To understand how different findings over time are possible, we have to start with what the late Stephen Jay Gould called the “basic mode of reasoning in empirical science”: induction. Scientists use induction when they draw general conclusions from isolated observations made under particular conditions. These general conclusions are used to predict what will happen in situations where the particular conditions appear to be the same. If you think about this carefully, you’ll quickly realize we all reason this way in life; it’s how we experience and anticipate the world around us. For a simple example, let’s say you purchase a fancy, new, one-cup coffee maker that you’ve never used before. During the first seven days of use, you observe that pressing the brew button results in a cup of goodness (dark roast, if you’re like me) within minutes. Understandably, as you press the button on day eight, you do so with the expectation that you’ll soon have a cup of coffee to enjoy. This expectation stems from your general conclusion that hitting the button always results in brewed coffee within minutes, which was formed from isolated observations of this occurring in the past. This type of reasoning is premised on the assumption, or belief, that there is uniformity in the material world.

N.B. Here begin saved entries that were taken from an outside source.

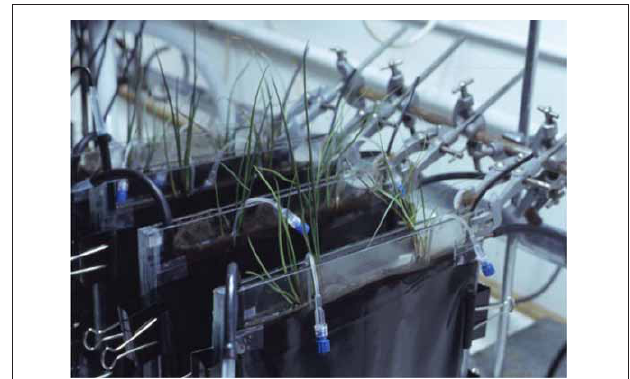
FIGURE 1 | Example of an experimental set-up using rhizotrons showing inflow, outflow, and the tubes of samplers to collect soil porewater (photo: L.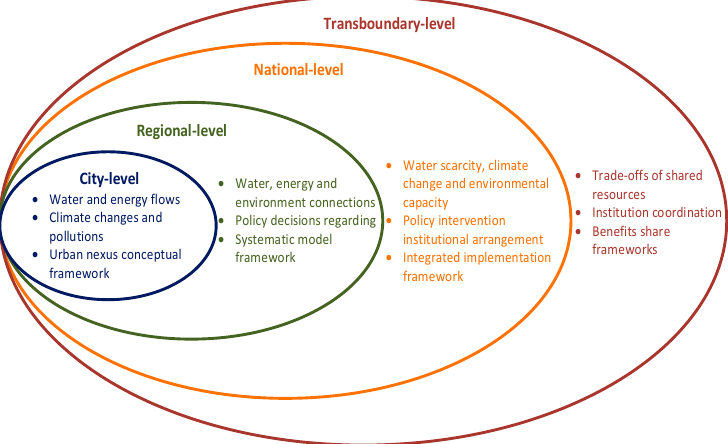
Figure 4. The schematic picture of the research focuses on comprehensive bonding studies at the macro level.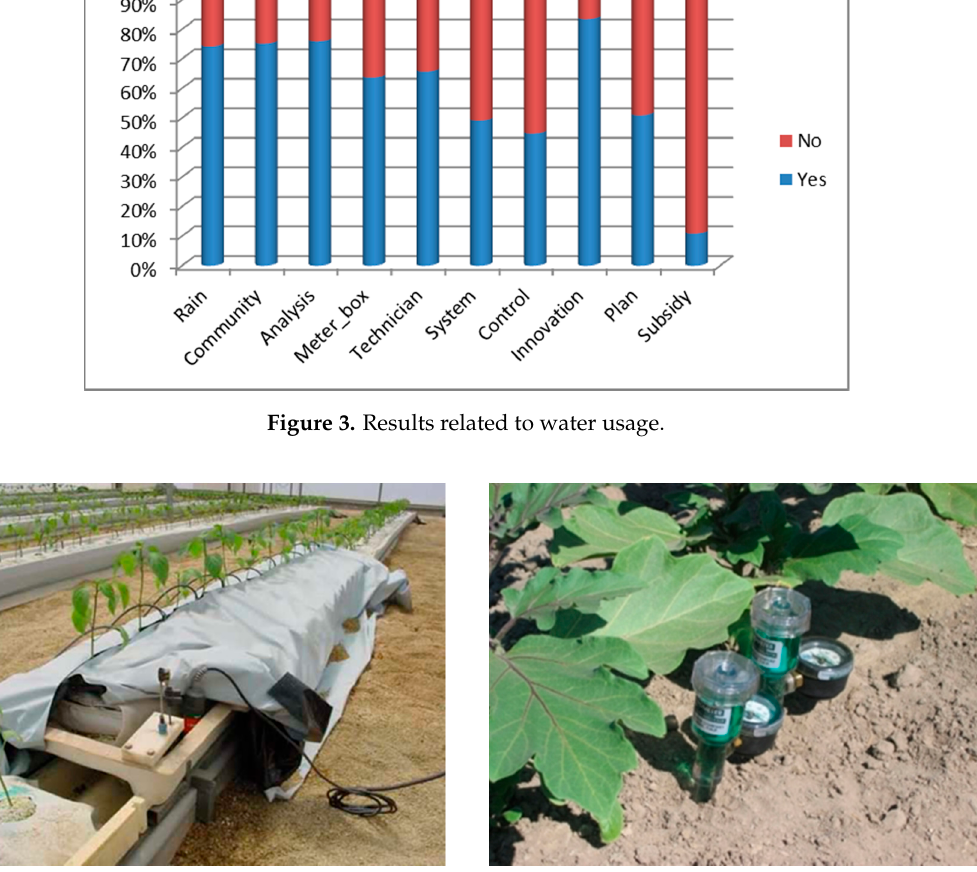
Figure 4. ( a ) Measurement of water level of soil and crops; ( b ) Tensiometer.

Now, what happens when your expectation fails and the coffee cup doesn’t fill with brewed coffee in minutes? In these moments of relative distress, you’re not likely to question the uniformity of nature. Why? Because you recognize that the issue isn’t with nature, the issue is the particular conditions have changed in some way, even if you aren’t sure how. In this case, let’s say that you accidentally hit a different setting that only brews based on a pre-set timer. As failed predictions occur and your awareness of possible conditions increases, the general conclusion that guides future expectations gets more nuanced and precise. Now your more refined, general conclusion is that hitting the brew button will always result in brewed coffee within minutes when the timed brew setting is not enabled. It is important to note that this refined conclusion is different from the initial version.
This same idea is true for the scientific process. When a scientific prediction fails to match reality, there are four possible explanations:
- The specific observations used to formulate the general conclusion were flawed (the “data problem”).

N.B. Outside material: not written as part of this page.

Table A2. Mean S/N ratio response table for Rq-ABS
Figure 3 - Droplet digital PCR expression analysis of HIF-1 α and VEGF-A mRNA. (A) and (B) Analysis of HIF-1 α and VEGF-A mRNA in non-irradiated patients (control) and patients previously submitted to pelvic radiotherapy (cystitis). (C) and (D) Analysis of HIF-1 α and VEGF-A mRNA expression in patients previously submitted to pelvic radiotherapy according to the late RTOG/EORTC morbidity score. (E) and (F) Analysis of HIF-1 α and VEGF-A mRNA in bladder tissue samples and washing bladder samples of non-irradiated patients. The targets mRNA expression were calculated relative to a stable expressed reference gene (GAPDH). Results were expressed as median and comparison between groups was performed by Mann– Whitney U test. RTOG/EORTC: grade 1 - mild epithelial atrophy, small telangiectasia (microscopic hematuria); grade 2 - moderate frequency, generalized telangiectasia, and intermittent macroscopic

- The general conclusion doesn’t accurately reflect the specific observations that were made (the “logic problem”).
- The particular conditions are different (“the environmental problem”)
- Nature is no longer uniform (“the existential problem”).

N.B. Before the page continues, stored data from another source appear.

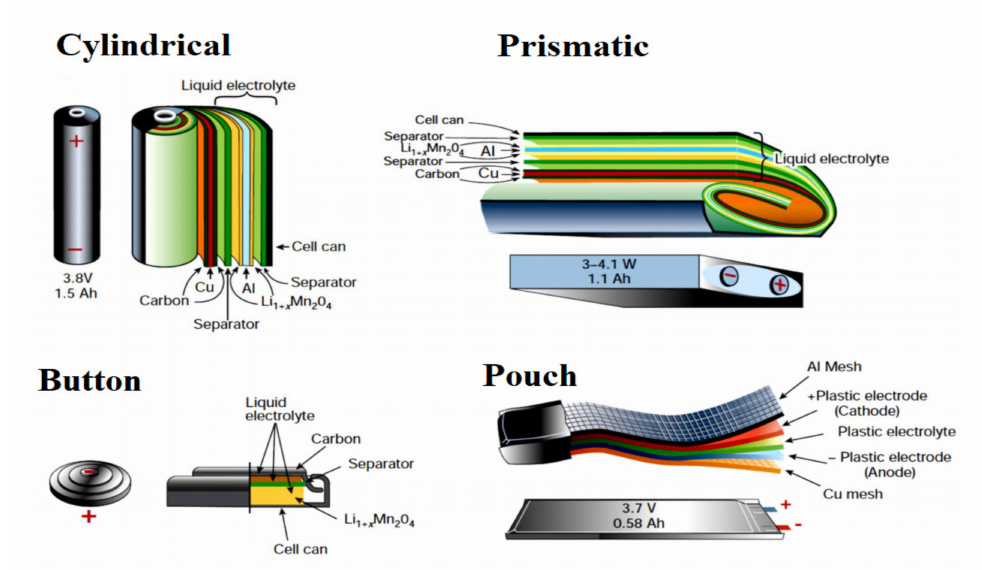
Figure 1. Different commercially available cell types [4].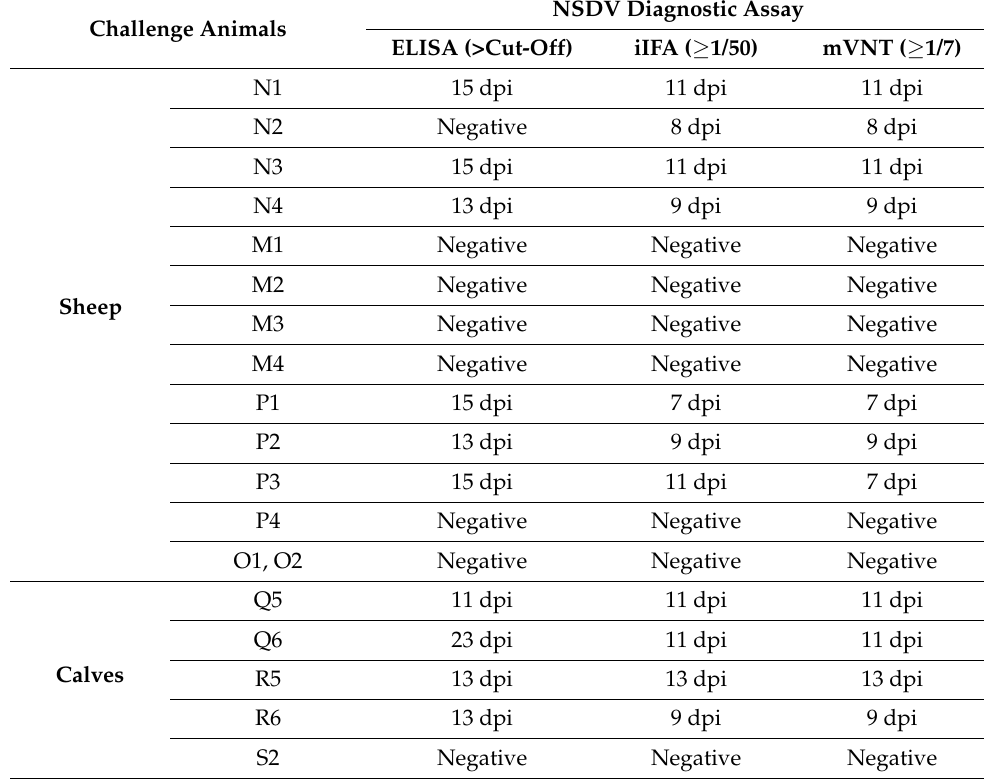
Table 4. Comparison of first detection of NSDV antibodies by individual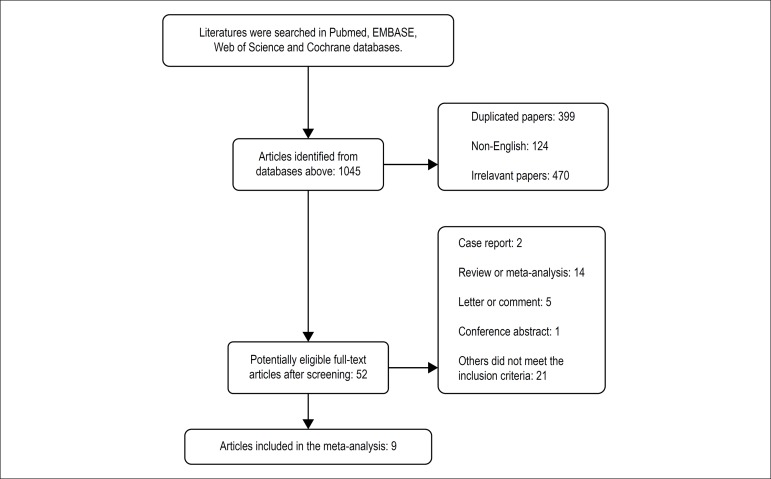
Flow diagram shows the process of literature selection.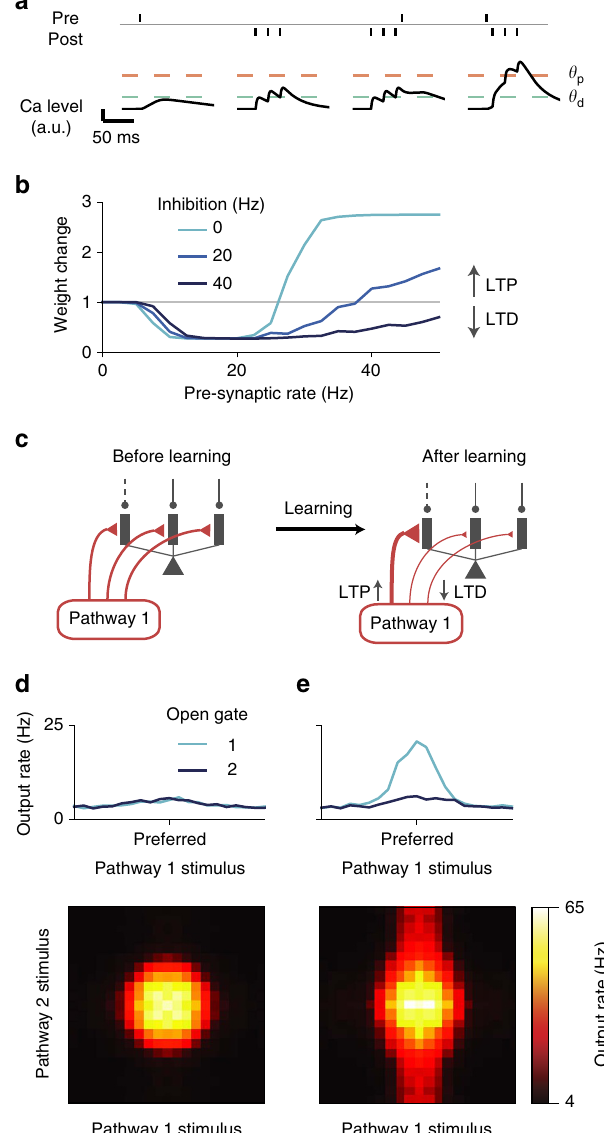
( c ) Learning paradigm. Left: excitatory synapses from each pathway are initialized uniformly across dendrites. When pathway 1 is activated, specific branches of the neuron are disinhibited (dashed line), that is, gate 1 is open. During learning, only one pathway is activated at a time. Right: after learning, activated excitatory synapses onto the disinhibited branches are strengthened, while activated synapses onto inhibited branches are weakened, resulting in an alignment of excitation and disinhibition patterns. Synaptic weights of non-activated synapses remain unchanged (not shown). ( d ) Response properties of the neuron before learning. Top: tuning curve of the neuron when only pathway 1 is presented. The neuron shows no preference to the gate opened prior to learning. Bottom: two- dimensional tuning curve of the neuron when both pathways are simultaneously presented and gate 1 is open. See Fig. 2 for the definition of the tuning curves. ( e ) Response properties of the neuron after learning. Top: the neuron shows strong tuning to pathway 1 input when gate 1 is open. Bottom: when both pathways are presented, the neuron’s response is primarily driven by pathway 1 stimulus, although pathway 2 stimulus also affects the neuron’s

The scientific community uses the practices of peer-review and reproducible experiments to mitigate the data and logic problems and few, if any, scientists ever question nature’s uniformity. However, similar to our coffee analogy, the environmental problem can still cause predictions to fail despite quality data and logic. When this occurs, increased knowledge of possible environmental conditions is used to refine the general conclusion regarding the phenomenon being studied. By necessity, this process of scientific refinement yields general conclusions over time that are different from each other. Now, multiply this dynamic by numerous researchers and labs and the likelihood of different findings due to different environmental conditions grows quickly.
There are at least two important things to note about the occurrence of different findings over time. First, it seems reasonable to think that their frequency is likely to be greater for new areas of scientific study. When a new area of study begins, there is relatively little awareness of the possible environmental conditions that may exist. The early stages of studying a phenomenon are likely to see more rapid increase in awareness and a more rapid refinement of general conclusions, which will generate more findings that are different. In the later stages, after a longer period of study, this process of scientific refinement is likely to occur less rapidly and lead to fewer differences. Second, and most importantly, the environmental problem isn’t just a limitation of science. It’s a human limitation. Ultimately, the environmental problem is unavoidable in science and in daily human reasoning because humans are not omniscient. Sometimes we forget that scientists are indeed humans. If scientists specifically, and humanity in general, are both limited by the environmental problem, what distinguishes the scientific method from average human reasoning? One of the major differences is the general, communal desire within science to eliminate the data and logic problems discussed earlier. While this doesn’t mitigate all issues involving flawed data or logic, it does help to ensure that general conclusions about the material world are as close to reality as possible.
The opinions expressed above belong only to the author and do not represent the University of Wisconsin-Milwaukee.